What would RER be when you are burning 100% fat for fuel? How about 100% carbohydrate?
0.7 for fat
1.0 for carbs
Accumulation of which metabolic byproducts are major drivers of fatigue?
H+ ions and inorganic phosphate
What are the three areas of the body's glucose pool?
Liver, skeletal muscle, blood
Which enzyme/step is considered the major rate limiter of glycolysis?
Phosphofructokinase, PFK
In the ETC, NAD+ and FAD are considered transporters of what?
Electron transporters
Endurance training pushes the body to use what for fuel?
Lipids/fats.
What is the generally considered the primary driver of fatigue from long duration exercise?
Glycogen depletion
How does lactate production from the ATP-PCr system compare to lactate production during anaerobic glycolysis?
The ATP-PCr system is alactic. Does not produce lactate.
What are the three main outcomes for blood lactate?
Blood: increase in blood lactate
Liver: converted back into glucose via cori cycle
Mitochondria: converted back into pyruvate and oxidized via Krebs cycle
Which molecule is the "final electron acceptor" in the electron transport chain.
Oxygen
Increasing exercise intensity increases energy production from the breakdown of which macromolecule?
Glucose. You burn more carbohydrates during higher intensity exercise.
What is the oldest theory of fatigue and what is the primary takeaway of that theory?
Catastrophe theory states that:
exercise intensity is reduced when something “catastrophic” occurs in the body
What does RER stand for and what does it measure?
Respiratory exchange ratio: measures CO2 expelled and O2 consumed.
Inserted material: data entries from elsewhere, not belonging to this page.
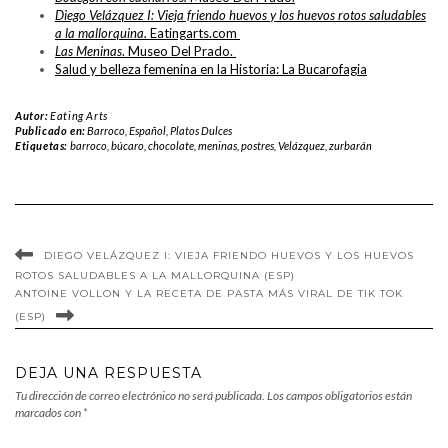
Diego Velázquez I: Vieja friendo huevos y los huevos rotos saludables
a la mallorquina.
Eatingarts.com
Las Meninas
. Museo Del Prado.
Salud y belleza femenina en la Historia: La Bucarofagia
Autor:
Eating Arts
Publicado en:
Barroco
,
Español
,
Platos Dulces
Etiquetas:
barroco
,
búcaro
,
chocolate
,
meninas
,
postres
,
Velázquez
,
zurbarán
DIEGO VELÁZQUEZ I: VIEJA FRIENDO HUEVOS Y LOS HUEVOS
ROTOS SALUDABLES A LA MALLORQUINA (ESP)
ANTOINE VOLLON Y LA RECETA DE PASTA MÁS VIRAL DE TIK TOK
(ESP)
DEJA UNA RESPUESTA
Tu dirección de correo electrónico no será publicada.
Los campos obligatorios están
marcados con
*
Used to approximate substrate utilization and exercise intensity.
Which enzyme converts glucose into glucose-6-phosphate?
Hexokinase
What is one of the major benefits to increased fat mobilization during exercise? What do we save?
You can save glucose/glycogen for when the body really needs it at the end of a race or endurance event. Increase lipolysis spares glucose.
What does SNS stimulation do to crossover concept?
Increases CHO utilization and pushes graph to the left.